Now when I think about anorexia, it makes me philosophical. Because inevitably it leads me to thinking about subjectivity. There was a time I thought the world was much more divided than it really is, as strange as that may sound given how divisive the norm has become.

But I believed in extremities. I don’t mean I believed extremities exist–of course they do–I mean, I saw the world in either/or fashion more than mediation. Black or white, right or wrong, good or evil. It wasn’t always that cut and dry, it wasn’t always that dismissive, but it was there. I didn’t believe solely in those concepts, because I’d lived so much of my life outside the norm. But maybe what I thought was accepted was only those extremities. Maybe I thought that to the general world, the general population, I only existed when my natural flow overlapped one of those pools of thought. Everywhere else, I was an in-between, a nothingness that existed because it breathed, but did not exist because it didn’t live the way it was supposed to.

And that was part of it, wasn’t it? “Supposed to” — an expectation, inexorable, unspoken but unavoidable, a question in every breath and a thought in every mind. That which we are expected to do, that which we are required. Being born so different, maybe on some level I thought it was my duty to align in some ways whenever I could, to give meaning to my life, maybe, or maybe to give context for myself.

I get philosophical because I think about all the things I thought, and all the things I think now, and they aren’t so different, honestly; I’ve always been pretty similar in some ways. But the way I see those thoughts is what has changed. I think.

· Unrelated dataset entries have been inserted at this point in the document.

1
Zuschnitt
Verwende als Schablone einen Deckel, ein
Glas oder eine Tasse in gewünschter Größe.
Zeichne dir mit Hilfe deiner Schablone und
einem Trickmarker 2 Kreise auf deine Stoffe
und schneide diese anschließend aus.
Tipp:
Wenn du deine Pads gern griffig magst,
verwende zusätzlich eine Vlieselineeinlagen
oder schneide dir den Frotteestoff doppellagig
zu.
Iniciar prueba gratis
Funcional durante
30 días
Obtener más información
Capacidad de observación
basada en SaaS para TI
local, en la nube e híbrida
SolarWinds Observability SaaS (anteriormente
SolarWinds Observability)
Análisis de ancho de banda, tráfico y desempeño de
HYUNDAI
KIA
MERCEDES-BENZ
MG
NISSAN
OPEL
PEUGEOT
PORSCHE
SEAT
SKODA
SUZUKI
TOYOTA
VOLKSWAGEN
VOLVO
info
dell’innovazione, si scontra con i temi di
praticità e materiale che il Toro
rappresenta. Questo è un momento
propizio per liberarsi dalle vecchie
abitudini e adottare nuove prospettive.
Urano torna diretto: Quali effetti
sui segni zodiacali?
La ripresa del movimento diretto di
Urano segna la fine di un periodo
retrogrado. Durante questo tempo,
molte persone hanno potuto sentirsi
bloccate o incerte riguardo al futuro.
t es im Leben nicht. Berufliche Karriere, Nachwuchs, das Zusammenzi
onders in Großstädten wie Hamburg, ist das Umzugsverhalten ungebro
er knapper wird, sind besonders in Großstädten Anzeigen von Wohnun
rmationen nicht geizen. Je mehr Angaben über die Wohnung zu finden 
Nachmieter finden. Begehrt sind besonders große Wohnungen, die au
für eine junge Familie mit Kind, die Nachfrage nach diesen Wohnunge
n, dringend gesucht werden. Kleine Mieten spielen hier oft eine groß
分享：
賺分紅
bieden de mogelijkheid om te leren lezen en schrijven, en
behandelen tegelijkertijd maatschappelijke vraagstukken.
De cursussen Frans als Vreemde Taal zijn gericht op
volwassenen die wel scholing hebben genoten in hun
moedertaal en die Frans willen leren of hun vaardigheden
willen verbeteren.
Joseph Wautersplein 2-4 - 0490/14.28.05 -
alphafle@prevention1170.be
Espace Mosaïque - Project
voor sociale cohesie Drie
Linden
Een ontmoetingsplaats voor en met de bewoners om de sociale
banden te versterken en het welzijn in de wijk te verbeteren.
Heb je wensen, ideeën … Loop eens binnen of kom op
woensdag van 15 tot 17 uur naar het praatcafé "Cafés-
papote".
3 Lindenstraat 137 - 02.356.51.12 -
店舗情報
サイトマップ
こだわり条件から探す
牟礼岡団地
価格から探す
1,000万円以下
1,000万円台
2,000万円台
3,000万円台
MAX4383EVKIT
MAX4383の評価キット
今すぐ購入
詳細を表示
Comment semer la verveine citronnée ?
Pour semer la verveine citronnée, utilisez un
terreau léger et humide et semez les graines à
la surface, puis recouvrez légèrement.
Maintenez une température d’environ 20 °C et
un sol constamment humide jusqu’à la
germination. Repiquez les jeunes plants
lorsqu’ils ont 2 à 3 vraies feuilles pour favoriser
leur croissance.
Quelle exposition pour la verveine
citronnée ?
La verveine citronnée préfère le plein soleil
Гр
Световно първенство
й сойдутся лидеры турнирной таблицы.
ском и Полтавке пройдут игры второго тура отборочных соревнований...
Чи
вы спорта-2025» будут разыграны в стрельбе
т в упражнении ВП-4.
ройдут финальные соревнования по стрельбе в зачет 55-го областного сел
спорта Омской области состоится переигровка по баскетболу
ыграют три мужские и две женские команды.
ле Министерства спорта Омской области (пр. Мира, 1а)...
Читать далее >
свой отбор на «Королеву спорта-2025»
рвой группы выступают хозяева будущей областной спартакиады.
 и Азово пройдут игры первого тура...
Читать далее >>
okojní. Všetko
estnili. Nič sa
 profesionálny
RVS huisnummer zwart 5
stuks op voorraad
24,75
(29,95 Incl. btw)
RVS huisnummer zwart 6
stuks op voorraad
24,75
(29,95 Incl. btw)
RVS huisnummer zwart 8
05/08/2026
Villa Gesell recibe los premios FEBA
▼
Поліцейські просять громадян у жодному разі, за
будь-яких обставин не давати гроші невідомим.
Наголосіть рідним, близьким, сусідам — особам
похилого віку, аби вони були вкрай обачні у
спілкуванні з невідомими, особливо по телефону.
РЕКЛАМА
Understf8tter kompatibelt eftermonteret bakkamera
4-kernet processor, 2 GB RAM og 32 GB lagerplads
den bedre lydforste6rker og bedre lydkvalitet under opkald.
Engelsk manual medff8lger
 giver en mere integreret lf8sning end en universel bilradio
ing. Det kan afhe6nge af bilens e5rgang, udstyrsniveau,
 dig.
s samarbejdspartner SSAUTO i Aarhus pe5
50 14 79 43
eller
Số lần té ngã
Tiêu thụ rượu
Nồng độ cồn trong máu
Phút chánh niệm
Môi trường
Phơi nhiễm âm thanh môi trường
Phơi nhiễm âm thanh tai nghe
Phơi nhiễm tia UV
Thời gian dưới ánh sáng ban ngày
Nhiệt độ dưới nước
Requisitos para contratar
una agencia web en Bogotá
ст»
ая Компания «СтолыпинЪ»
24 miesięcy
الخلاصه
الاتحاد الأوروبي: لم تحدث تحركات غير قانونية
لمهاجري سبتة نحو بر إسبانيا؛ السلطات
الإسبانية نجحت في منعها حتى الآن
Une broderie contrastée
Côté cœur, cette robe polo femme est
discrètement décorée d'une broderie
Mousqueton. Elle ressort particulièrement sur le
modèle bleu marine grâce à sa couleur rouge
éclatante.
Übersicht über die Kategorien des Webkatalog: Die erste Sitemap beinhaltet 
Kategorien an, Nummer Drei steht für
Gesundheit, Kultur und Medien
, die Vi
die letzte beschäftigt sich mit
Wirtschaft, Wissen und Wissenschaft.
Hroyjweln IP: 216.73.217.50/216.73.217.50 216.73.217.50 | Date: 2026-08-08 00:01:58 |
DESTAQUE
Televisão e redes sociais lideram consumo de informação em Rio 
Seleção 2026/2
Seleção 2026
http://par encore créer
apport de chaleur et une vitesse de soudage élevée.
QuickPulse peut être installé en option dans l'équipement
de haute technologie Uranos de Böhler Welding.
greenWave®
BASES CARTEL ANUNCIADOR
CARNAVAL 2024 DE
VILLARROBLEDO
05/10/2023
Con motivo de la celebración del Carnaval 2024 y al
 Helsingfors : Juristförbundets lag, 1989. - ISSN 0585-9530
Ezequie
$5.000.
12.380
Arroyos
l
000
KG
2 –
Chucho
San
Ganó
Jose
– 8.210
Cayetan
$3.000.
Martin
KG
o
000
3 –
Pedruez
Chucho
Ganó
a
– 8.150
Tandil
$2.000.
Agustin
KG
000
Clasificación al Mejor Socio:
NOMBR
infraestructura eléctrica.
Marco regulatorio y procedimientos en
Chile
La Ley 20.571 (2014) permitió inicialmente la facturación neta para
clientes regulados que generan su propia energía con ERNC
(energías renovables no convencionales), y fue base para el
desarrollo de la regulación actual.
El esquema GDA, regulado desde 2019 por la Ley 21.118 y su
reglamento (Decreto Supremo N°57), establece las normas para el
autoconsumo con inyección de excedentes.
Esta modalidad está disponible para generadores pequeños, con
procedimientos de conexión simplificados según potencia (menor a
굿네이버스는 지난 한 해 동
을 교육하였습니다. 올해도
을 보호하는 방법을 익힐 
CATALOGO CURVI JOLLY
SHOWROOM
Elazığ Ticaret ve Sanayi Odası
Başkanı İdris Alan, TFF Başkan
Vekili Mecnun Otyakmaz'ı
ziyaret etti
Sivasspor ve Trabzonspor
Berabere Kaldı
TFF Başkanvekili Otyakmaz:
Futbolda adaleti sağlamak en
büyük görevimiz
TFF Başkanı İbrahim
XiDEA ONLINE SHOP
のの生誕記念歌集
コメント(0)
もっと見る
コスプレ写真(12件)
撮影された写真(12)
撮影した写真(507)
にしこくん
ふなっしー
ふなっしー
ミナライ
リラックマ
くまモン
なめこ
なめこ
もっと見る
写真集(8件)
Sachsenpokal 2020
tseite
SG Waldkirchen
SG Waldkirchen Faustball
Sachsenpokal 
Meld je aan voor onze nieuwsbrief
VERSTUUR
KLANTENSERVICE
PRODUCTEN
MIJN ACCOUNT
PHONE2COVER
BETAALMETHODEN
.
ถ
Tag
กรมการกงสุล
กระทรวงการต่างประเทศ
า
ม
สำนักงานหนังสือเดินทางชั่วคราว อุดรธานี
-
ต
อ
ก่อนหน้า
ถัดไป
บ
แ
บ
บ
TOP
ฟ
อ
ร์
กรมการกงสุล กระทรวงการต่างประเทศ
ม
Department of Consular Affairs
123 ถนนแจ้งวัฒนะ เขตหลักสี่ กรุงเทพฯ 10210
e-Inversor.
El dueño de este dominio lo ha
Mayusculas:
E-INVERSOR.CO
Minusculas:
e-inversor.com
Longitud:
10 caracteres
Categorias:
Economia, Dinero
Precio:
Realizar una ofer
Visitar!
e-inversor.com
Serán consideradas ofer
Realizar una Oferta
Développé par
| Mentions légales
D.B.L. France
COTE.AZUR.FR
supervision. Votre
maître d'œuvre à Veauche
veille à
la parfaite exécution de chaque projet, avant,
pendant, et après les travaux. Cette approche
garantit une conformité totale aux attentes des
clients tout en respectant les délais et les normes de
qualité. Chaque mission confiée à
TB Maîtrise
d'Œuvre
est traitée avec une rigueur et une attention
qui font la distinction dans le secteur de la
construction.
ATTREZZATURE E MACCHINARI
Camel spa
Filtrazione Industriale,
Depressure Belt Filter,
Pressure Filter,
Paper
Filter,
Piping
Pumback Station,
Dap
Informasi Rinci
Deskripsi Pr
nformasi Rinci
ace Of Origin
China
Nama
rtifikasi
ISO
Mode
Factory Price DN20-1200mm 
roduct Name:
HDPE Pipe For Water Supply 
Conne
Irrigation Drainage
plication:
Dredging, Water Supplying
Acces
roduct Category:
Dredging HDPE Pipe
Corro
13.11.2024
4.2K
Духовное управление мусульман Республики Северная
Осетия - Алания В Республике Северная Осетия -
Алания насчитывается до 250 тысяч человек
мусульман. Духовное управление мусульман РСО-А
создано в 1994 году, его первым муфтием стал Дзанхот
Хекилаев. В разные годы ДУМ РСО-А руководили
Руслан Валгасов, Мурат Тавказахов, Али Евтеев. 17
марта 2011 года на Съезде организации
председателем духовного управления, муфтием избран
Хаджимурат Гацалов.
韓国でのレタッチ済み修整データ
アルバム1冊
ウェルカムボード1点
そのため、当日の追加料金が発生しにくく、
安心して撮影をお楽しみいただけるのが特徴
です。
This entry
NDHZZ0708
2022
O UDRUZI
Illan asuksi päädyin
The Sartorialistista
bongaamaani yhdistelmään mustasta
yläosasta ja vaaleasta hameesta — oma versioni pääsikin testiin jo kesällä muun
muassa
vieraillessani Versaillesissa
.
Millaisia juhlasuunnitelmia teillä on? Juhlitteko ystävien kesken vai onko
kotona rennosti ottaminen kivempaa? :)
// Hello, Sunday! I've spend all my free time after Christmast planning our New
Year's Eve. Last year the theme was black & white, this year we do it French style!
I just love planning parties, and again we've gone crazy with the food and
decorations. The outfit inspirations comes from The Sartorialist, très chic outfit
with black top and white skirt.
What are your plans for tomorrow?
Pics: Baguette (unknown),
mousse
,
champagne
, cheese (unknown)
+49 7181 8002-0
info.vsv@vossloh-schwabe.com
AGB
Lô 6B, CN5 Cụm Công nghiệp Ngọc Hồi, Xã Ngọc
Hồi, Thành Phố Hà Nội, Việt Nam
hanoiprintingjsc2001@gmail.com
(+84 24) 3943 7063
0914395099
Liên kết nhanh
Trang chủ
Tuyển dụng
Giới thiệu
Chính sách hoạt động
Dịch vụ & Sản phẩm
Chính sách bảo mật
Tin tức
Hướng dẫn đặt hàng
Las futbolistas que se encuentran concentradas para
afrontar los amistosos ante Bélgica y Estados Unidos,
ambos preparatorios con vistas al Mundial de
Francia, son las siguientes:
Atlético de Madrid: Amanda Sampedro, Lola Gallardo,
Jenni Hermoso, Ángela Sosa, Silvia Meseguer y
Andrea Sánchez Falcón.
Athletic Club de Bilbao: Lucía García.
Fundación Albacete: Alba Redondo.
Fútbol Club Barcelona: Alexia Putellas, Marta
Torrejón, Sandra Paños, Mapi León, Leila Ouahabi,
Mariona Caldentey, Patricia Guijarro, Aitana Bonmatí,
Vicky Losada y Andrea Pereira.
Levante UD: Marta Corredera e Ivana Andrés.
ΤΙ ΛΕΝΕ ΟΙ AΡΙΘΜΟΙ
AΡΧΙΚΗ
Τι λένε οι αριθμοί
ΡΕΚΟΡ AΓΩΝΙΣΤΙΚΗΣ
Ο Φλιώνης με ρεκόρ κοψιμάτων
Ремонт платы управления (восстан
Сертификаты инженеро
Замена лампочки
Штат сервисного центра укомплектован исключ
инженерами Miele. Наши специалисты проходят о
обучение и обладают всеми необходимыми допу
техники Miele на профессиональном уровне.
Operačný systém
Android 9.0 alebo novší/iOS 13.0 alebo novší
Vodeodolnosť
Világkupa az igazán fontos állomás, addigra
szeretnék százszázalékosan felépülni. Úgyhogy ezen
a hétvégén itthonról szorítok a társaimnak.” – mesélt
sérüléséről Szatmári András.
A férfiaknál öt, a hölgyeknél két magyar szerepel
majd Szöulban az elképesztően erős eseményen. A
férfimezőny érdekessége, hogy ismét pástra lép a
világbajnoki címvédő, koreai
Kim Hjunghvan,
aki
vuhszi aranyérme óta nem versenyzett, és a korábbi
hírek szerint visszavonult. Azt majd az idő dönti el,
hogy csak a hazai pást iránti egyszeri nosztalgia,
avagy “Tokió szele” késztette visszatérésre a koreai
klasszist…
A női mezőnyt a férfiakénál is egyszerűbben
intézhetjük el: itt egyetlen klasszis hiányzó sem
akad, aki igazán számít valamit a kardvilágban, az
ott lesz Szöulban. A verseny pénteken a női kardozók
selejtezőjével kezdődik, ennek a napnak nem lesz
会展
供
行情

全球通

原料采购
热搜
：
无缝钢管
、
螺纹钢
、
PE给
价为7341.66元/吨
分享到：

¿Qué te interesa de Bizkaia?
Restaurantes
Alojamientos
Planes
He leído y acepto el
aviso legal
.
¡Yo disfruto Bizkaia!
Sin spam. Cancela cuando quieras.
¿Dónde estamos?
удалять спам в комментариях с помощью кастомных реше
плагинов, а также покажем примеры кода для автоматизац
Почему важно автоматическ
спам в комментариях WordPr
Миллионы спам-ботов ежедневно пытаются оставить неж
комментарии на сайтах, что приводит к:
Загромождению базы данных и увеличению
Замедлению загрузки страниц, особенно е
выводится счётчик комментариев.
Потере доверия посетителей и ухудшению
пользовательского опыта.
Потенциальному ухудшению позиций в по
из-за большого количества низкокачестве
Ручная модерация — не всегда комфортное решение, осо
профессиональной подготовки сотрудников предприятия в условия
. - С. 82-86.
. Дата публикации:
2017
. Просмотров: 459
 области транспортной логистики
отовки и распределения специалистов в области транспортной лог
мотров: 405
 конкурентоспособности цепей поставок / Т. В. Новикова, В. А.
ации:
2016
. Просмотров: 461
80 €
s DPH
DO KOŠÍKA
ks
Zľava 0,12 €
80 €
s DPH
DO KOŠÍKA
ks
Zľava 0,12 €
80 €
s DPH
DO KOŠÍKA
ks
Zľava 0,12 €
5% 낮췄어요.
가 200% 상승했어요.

The question is this: whose voice do you listen to, when you can listen to only one?

Is it the voice that tells you over and over you aren’t enough, you have to be more or less or better or different?

Is it the voice of others, not understanding or not trying, an accidental dismissal of everything you own and know and are?

Is it the voice of those who do understand, who do try, but don’t know the words to fix it, because they think they have to do the fixing even when they don’t?

Is it the voice inside, perilous and quavering and oh so uncertain about everything?

Is it the voice even deeper inside, quiet and questioning, unwilling to accept the status quo, unwilling to accept this is it?

For me, it was that deeper voice that made me always stop just before it went too far. That deeper voice that, for years, led to nights I cried alone, hushing my voice so the tears tracked my cheeks but even my gasps were silenced so I wouldn’t disturb anyone else. That deeper voice that would not let me accept the louder voices. That deeper voice that refused to give up on me.

If you were to ask what any of this means, what any of this matters, I couldn’t tell you. It’s just the thoughts I have when I watch movies like To The Bone. The philosophy that emerges when that deeper voice rises to the surface, once more discontent with the silence, once more questioning all that I thought I knew, and everything I accepted since the last time we conversed.